# EXERCISE DATA
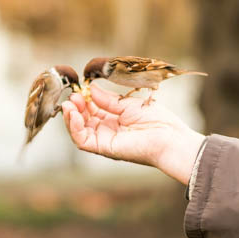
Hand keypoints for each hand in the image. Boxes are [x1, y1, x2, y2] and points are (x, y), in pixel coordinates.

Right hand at [61, 84, 204, 184]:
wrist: (168, 136)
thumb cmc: (154, 120)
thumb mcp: (126, 104)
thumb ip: (106, 99)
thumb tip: (90, 89)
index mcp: (113, 120)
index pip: (90, 110)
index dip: (83, 100)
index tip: (80, 89)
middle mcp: (106, 131)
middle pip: (81, 120)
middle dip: (74, 107)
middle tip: (73, 95)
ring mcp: (103, 141)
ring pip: (78, 131)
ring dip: (70, 117)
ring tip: (69, 104)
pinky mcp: (104, 148)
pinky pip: (82, 140)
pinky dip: (75, 127)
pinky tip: (75, 114)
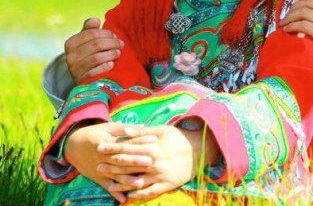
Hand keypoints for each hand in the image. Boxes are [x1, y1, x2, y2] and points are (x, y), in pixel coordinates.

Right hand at [63, 122, 156, 202]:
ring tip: (140, 183)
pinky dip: (114, 193)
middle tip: (150, 162)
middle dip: (135, 161)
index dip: (140, 141)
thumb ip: (124, 128)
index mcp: (106, 141)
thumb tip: (143, 126)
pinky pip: (106, 186)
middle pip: (121, 160)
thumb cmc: (94, 133)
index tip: (154, 141)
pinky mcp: (96, 177)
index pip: (125, 142)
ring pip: (115, 175)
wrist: (71, 145)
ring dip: (127, 180)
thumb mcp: (107, 127)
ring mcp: (99, 168)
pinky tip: (123, 199)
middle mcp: (103, 156)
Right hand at [65, 17, 122, 82]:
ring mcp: (75, 69)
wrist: (83, 78)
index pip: (92, 33)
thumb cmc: (87, 55)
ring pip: (97, 57)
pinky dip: (106, 67)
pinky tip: (112, 64)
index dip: (107, 33)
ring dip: (112, 54)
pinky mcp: (82, 80)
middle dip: (113, 43)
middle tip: (121, 44)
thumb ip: (90, 29)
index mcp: (70, 43)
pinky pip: (96, 72)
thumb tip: (96, 20)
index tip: (115, 36)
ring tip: (118, 53)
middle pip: (97, 45)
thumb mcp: (86, 41)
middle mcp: (70, 56)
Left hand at [97, 124, 218, 200]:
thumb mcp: (162, 130)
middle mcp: (154, 163)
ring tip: (108, 183)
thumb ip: (142, 131)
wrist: (200, 150)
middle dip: (112, 165)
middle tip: (97, 165)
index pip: (127, 148)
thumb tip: (125, 130)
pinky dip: (138, 195)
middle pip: (128, 165)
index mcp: (152, 148)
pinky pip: (150, 192)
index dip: (112, 148)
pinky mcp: (167, 184)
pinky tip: (128, 196)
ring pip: (136, 180)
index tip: (99, 147)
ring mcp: (160, 175)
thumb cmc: (179, 137)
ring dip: (121, 182)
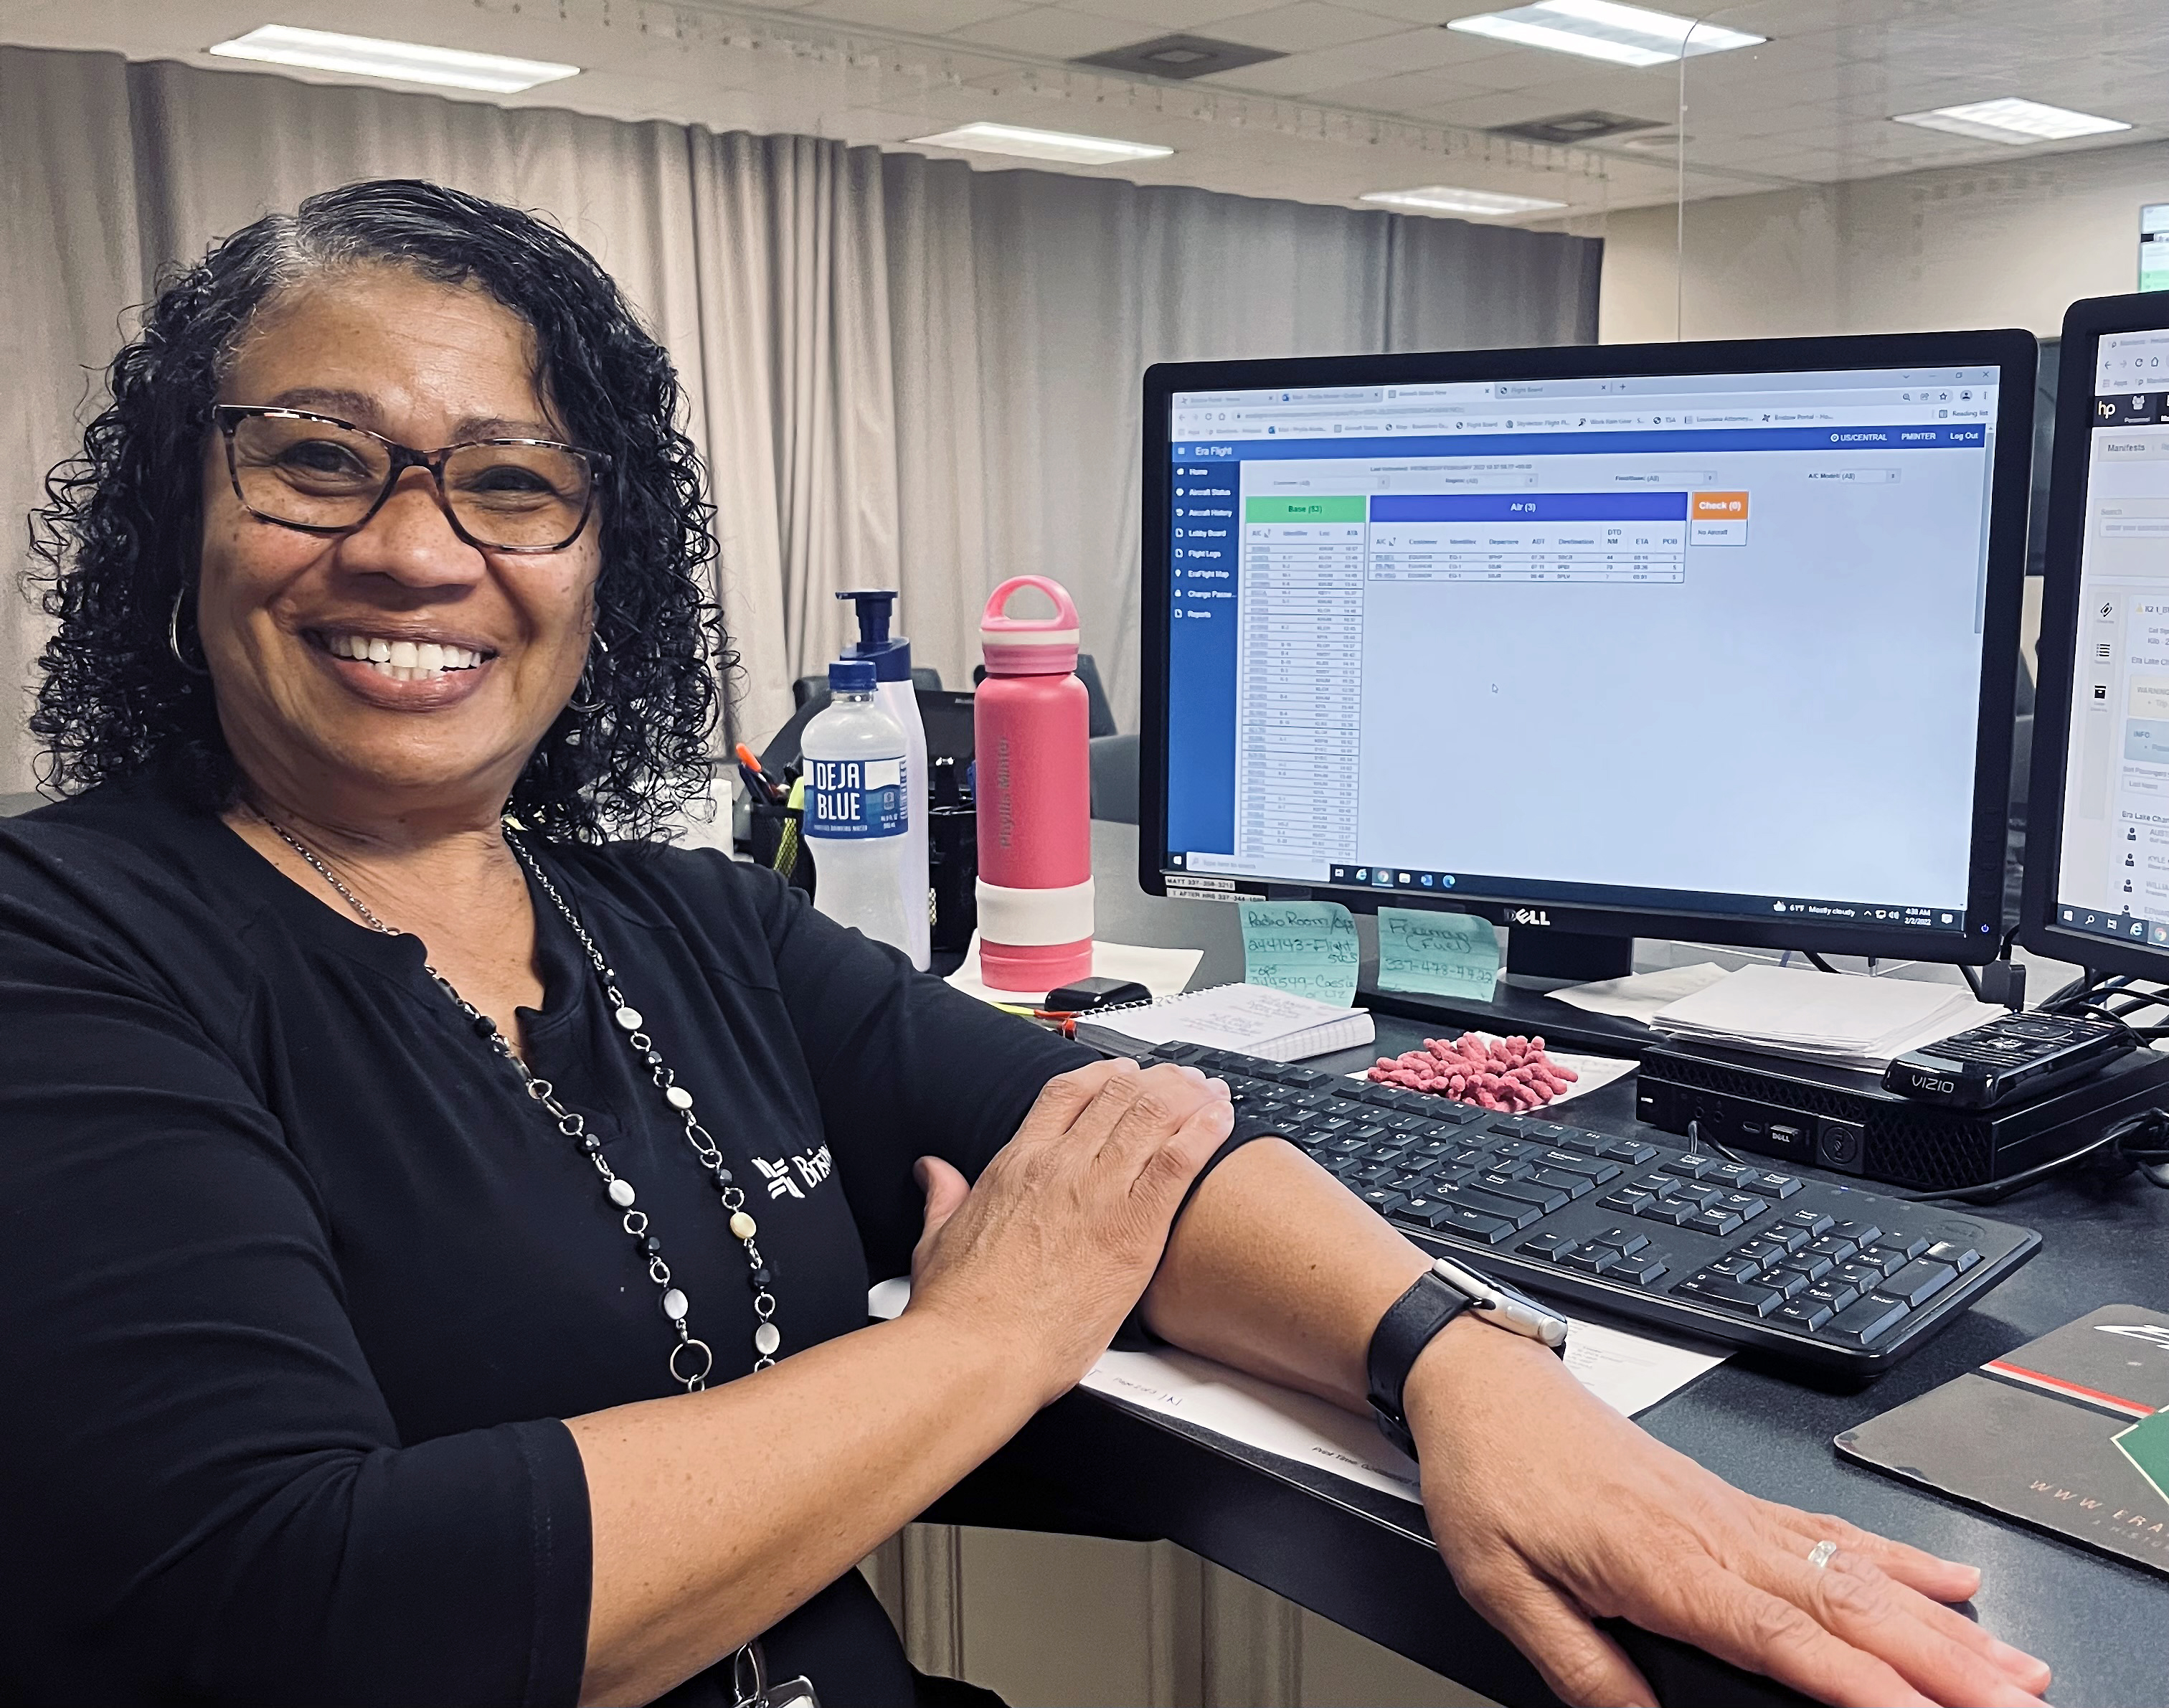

# EXERCISE
Show each line from the material above where the string "Right" can be found.

# SOLVED EXERCISE
Right hand at [61, 84, 204, 184]:
Right hand at [63, 122, 156, 202]:
Right hand at [65, 17, 122, 82]:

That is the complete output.